The Operator and the Company consider Aggregate Fee-paying AuM to be a meaningful measure of the Partner-firms' capital base upon which they earn management fees and use the measure in assessing the management fee- related performance of the Partner-firms and to inform operating, budgeting and re-investment decisions.

 

This announcement has been prepared solely to provide additional information to shareholders and meets the relevant requirements of the Disclosure Guidance and Transparency Rules of the Financial Conduct Authority. This announcement should not be relied on by any other party or for any other purpose.

These written materials are not an offer of securities for sale in the United States. Securities may not be offered or sold in the United States absent registration under the US Securities Act of 1933, as amended, or an exemption therefrom. The issuer has not and does not intend to register any securities under the US Securities Act of 1933, as amended, and does not intend to offer any securities to the public in the United States. Any securities of Petershill Partners plc referred to herein have not been and will not be registered under the US Investment Company Act of 1940, as amended, and may not be offered or sold in the United States or to "U.S. persons" (as defined in Regulation S under the US Securities Act of 1933, as amended) other than to "qualified purchasers" as defined in the US Investment Company Act of 1940, as amended. No money, securities or other consideration from any person inside the United States is being solicited and, if sent in response to the information contained in these written materials, will not be accepted.

The webinar will not be open to investors located in the United States or to "U.S. persons" as defined in Regulation S under the US Securities Act of 1933, as amended, (Regulation S) except to "qualified purchasers" as defined in the US Investment Company Act of 1940, as amended (the Investment Company Act). In addition, the webinar will not be open to persons located in or resident of any jurisdiction where to do so would constitute a violation of the relevant laws of such jurisdiction.
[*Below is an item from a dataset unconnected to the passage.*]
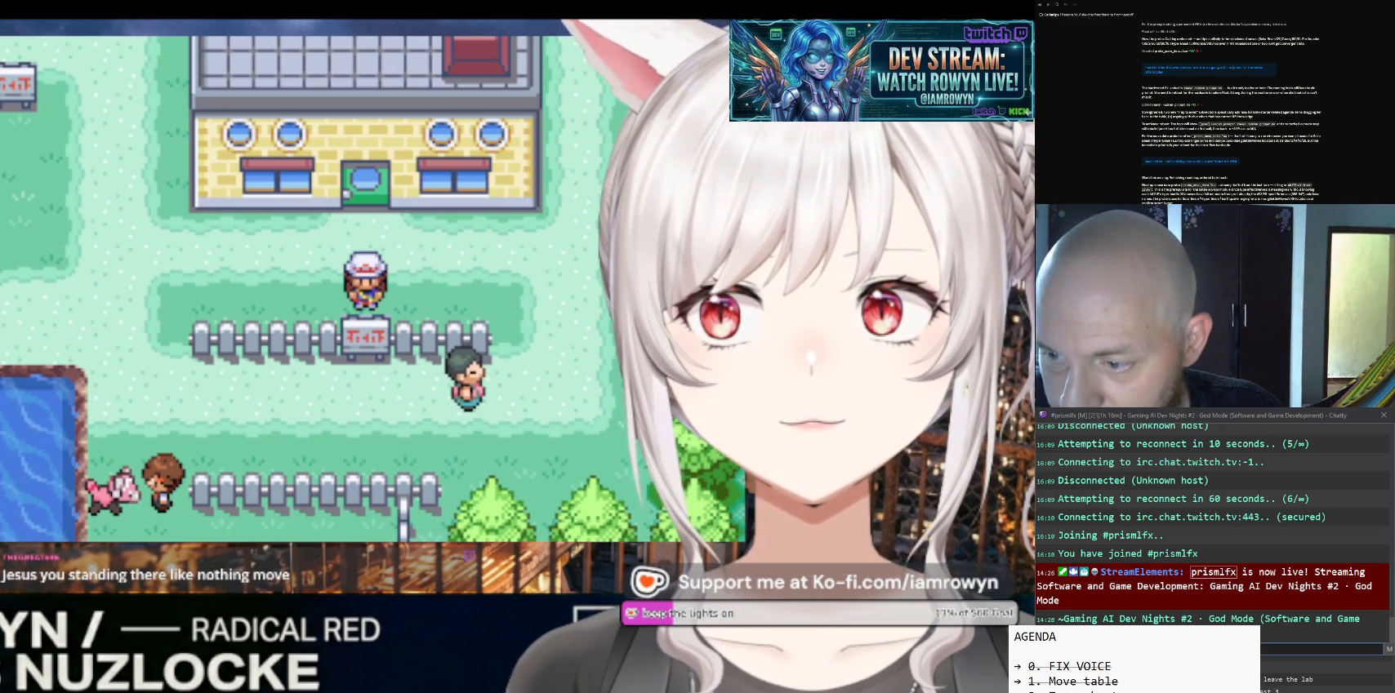
{"buttons": ["A"], "events": []}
By attending the webinar, you will represent to being (i) (a) outside the United States and not a "U.S. person" as defined in Regulation S or (b) a "qualified purchaser" as defined in the Investment Company Act, and (ii) not located in or resident of any jurisdiction where to do so would constitute a violation of the relevant laws of such jurisdiction.

 

FORWARD-LOOKING STATEMENTS

This press release may contain forward-looking statements that involve substantial risks and uncertainties. You can identify these statements by the use of forward-looking terminology such as "may," "will," "should," "expect," "anticipate," "project," "target," "estimate," "intend," "continue," or "believe" or the negatives thereof or other variations thereon or comparable terminology. You should read statements that contain these words carefully because they discuss our plans, strategies, prospects and expectations concerning the business, operating results, financial condition and other similar matters. These statements represent the Company's belief regarding future events that, by their nature, are uncertain and outside of the Company's control. There are likely to be events in the future, however, that we are not able to predict accurately or control. Any forward-looking statement made by us in this press release is based upon information known to the Company on the date of this press release and speaks only as of such date. Accordingly, no assurance can be given that any particular expectation will be met and readers are cautioned not to place undue reliance on forward looking statements. Additionally, forward looking statements regarding past trends or activities should not be taken as a representation that such trends or activities will continue in the future. Other than in accordance with its legal or regulatory obligations (including under the UK Listing Rules and the Disclosure Guidance and Transparency Rules of the Financial Conduct Authority), the Company undertakes no obligation to publicly update or revise any forward-looking statement, whether as a result of new information, future events or otherwise.